I took out a joint mortgage last July...

Joint income was accepted at £41,500 and mortgage was £132,000

i say 'accepted' because i'm commission based, so they only took half of my projected commission for the year into account.

Since then i've had a nice pay rise so all is good


----------



## robertdon777 (Nov 3, 2005)

2.7 x's the joint income.

fixed for 10 years 2 years ago at 5.6%. At the moment it looks expensive but if you think the average over the last 15 years is more like 9% i'm still happy.
Plus you try getting a fixed rate 10 year deal now at the supposed low rate mortgages on offer - maybe if you have 40% deposit, I only had 20%


----------



## jamest (Apr 8, 2008)

Pretty much dead on 2x.

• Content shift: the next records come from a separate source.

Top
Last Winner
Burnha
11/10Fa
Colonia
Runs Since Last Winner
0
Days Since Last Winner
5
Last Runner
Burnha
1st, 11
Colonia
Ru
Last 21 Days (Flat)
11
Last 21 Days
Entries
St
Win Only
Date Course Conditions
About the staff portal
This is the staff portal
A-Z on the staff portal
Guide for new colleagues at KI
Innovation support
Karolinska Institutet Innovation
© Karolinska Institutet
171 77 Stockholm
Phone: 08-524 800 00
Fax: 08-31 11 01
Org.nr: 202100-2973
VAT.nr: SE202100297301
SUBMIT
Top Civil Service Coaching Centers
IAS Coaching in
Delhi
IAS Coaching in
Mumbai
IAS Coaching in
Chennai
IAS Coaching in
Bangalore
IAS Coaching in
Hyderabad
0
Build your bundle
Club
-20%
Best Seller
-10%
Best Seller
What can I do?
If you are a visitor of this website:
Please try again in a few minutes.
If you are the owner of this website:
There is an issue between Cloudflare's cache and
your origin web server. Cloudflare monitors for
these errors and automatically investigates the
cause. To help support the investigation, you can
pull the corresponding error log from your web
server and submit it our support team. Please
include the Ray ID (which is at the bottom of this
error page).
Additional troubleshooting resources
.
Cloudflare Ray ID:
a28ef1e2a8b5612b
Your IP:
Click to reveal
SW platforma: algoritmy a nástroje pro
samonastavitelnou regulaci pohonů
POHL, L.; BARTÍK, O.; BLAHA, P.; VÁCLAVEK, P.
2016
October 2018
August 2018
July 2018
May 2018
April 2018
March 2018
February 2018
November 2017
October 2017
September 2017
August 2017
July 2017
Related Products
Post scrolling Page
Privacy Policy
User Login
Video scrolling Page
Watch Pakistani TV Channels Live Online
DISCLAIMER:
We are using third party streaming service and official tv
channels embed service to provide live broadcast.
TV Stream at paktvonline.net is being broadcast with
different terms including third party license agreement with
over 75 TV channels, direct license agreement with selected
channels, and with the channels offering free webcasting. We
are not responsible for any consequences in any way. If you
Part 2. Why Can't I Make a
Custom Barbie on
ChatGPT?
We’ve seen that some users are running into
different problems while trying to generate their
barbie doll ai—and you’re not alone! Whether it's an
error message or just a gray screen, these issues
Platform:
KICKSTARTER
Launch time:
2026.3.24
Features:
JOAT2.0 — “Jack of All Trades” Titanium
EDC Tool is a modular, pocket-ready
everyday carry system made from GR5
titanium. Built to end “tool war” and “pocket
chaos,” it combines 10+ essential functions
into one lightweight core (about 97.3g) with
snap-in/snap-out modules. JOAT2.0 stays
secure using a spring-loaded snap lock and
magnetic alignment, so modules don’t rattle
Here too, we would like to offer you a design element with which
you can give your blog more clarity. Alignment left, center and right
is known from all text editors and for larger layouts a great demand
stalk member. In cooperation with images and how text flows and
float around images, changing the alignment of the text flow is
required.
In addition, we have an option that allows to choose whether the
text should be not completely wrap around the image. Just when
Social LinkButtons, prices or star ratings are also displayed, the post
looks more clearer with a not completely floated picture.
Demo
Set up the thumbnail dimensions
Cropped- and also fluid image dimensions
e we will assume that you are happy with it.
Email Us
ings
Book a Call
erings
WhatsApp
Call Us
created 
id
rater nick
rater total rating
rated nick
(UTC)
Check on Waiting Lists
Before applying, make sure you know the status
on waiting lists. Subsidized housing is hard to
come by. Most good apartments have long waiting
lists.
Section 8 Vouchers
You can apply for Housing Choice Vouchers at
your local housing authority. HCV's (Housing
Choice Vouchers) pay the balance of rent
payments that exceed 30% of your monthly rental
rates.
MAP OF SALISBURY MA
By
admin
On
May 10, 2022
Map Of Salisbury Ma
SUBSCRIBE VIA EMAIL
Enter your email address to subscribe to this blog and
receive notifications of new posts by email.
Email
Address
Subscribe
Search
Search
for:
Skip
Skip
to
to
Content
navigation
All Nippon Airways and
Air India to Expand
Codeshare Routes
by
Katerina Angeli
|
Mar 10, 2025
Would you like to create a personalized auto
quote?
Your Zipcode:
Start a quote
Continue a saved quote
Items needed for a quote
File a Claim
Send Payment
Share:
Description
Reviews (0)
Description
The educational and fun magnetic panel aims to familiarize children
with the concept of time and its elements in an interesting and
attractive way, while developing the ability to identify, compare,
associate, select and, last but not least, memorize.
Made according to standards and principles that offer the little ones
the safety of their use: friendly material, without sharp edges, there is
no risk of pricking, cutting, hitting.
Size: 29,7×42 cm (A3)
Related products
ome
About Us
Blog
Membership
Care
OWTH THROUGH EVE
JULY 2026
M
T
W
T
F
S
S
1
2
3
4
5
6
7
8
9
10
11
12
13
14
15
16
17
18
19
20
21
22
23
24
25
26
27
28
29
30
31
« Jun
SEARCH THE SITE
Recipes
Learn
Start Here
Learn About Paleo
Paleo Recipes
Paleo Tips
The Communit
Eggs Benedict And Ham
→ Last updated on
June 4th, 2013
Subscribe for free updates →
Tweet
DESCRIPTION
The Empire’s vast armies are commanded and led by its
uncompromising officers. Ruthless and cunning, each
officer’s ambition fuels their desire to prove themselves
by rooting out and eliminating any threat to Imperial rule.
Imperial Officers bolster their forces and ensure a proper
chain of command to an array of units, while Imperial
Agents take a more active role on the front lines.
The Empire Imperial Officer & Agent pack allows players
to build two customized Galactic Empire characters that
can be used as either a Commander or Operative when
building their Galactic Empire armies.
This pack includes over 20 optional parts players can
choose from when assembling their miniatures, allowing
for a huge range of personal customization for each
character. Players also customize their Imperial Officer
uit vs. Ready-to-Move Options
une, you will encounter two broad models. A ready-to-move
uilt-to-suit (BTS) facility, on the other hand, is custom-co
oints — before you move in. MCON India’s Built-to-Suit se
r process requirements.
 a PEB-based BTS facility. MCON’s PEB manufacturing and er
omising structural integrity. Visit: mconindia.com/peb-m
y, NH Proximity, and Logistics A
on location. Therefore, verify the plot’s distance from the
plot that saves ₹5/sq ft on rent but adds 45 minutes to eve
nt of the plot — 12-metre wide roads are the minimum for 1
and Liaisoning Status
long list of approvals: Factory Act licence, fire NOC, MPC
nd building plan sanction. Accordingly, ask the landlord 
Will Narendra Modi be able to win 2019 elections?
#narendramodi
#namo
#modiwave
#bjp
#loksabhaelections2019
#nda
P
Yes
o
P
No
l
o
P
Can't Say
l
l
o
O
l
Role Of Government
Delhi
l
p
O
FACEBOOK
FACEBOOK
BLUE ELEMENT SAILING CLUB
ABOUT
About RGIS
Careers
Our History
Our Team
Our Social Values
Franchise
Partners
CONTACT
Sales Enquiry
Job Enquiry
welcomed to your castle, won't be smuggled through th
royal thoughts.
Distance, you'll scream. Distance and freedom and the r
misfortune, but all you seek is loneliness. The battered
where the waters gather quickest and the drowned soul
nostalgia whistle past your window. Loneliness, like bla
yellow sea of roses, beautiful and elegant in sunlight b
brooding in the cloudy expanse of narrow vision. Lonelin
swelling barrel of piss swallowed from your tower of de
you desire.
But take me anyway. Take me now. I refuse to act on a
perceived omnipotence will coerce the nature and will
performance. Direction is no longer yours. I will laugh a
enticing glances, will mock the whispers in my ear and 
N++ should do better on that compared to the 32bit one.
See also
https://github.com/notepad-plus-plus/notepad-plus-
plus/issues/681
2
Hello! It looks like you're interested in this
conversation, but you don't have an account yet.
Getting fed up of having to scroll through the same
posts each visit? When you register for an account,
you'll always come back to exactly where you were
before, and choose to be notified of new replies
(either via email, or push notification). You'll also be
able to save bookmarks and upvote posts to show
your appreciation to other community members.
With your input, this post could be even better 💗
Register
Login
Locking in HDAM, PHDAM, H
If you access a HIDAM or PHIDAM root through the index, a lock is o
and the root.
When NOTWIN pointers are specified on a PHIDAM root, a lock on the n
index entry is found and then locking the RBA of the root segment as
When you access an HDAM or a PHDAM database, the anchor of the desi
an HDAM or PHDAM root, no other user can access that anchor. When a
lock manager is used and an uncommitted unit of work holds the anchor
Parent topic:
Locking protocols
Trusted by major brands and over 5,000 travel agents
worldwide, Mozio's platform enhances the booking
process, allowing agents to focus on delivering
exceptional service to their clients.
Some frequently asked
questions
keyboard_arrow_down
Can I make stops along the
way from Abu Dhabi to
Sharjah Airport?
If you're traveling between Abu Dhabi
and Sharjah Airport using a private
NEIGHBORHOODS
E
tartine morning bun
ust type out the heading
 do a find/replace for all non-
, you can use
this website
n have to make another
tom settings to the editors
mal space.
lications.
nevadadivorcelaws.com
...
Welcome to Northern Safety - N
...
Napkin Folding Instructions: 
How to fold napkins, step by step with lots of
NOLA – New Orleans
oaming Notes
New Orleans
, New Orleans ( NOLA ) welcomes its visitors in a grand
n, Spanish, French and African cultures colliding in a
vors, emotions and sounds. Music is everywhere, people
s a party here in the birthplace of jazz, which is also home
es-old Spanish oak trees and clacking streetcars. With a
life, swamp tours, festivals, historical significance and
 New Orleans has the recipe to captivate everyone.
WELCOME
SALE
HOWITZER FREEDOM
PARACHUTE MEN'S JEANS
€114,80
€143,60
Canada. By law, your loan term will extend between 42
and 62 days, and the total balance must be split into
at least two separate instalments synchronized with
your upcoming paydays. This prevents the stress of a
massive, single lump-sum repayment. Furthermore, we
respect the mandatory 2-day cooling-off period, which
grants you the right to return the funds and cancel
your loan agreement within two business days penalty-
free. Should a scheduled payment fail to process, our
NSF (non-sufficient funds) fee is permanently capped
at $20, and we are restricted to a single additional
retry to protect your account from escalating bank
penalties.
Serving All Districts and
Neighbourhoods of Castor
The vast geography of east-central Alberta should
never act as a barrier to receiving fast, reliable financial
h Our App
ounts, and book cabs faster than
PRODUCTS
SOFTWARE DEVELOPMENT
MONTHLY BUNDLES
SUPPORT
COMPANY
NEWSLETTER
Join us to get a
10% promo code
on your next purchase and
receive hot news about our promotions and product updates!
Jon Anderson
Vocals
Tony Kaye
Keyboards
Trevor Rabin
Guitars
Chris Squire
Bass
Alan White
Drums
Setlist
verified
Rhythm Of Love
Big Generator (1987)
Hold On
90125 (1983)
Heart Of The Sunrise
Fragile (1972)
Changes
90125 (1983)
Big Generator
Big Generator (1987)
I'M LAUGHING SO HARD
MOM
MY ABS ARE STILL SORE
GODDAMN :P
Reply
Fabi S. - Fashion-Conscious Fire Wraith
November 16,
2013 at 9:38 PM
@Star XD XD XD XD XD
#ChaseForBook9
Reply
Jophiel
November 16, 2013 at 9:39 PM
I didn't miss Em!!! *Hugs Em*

Could probably afford 3x fairly easily and might be able to squeeze 4x with some sacrifices.

I'm on fixed rate at 4.69% which was excellent not long ago.


----------



## chunkytfg (Feb 1, 2009)

Mine was about 2.5 to 3 ish off the top of my head. was easy to afford as i was single and caning the overtime.


----------



## alipman (May 10, 2007)

I have had 2 mortgages.

1st one was on my salary only, this was 3.25 my salary in 1999.

I cleared that mortgage and moved in 2007. They offered us, me full time, missus part time, nearly £200K. ""Only"" got £100K in the end....


----------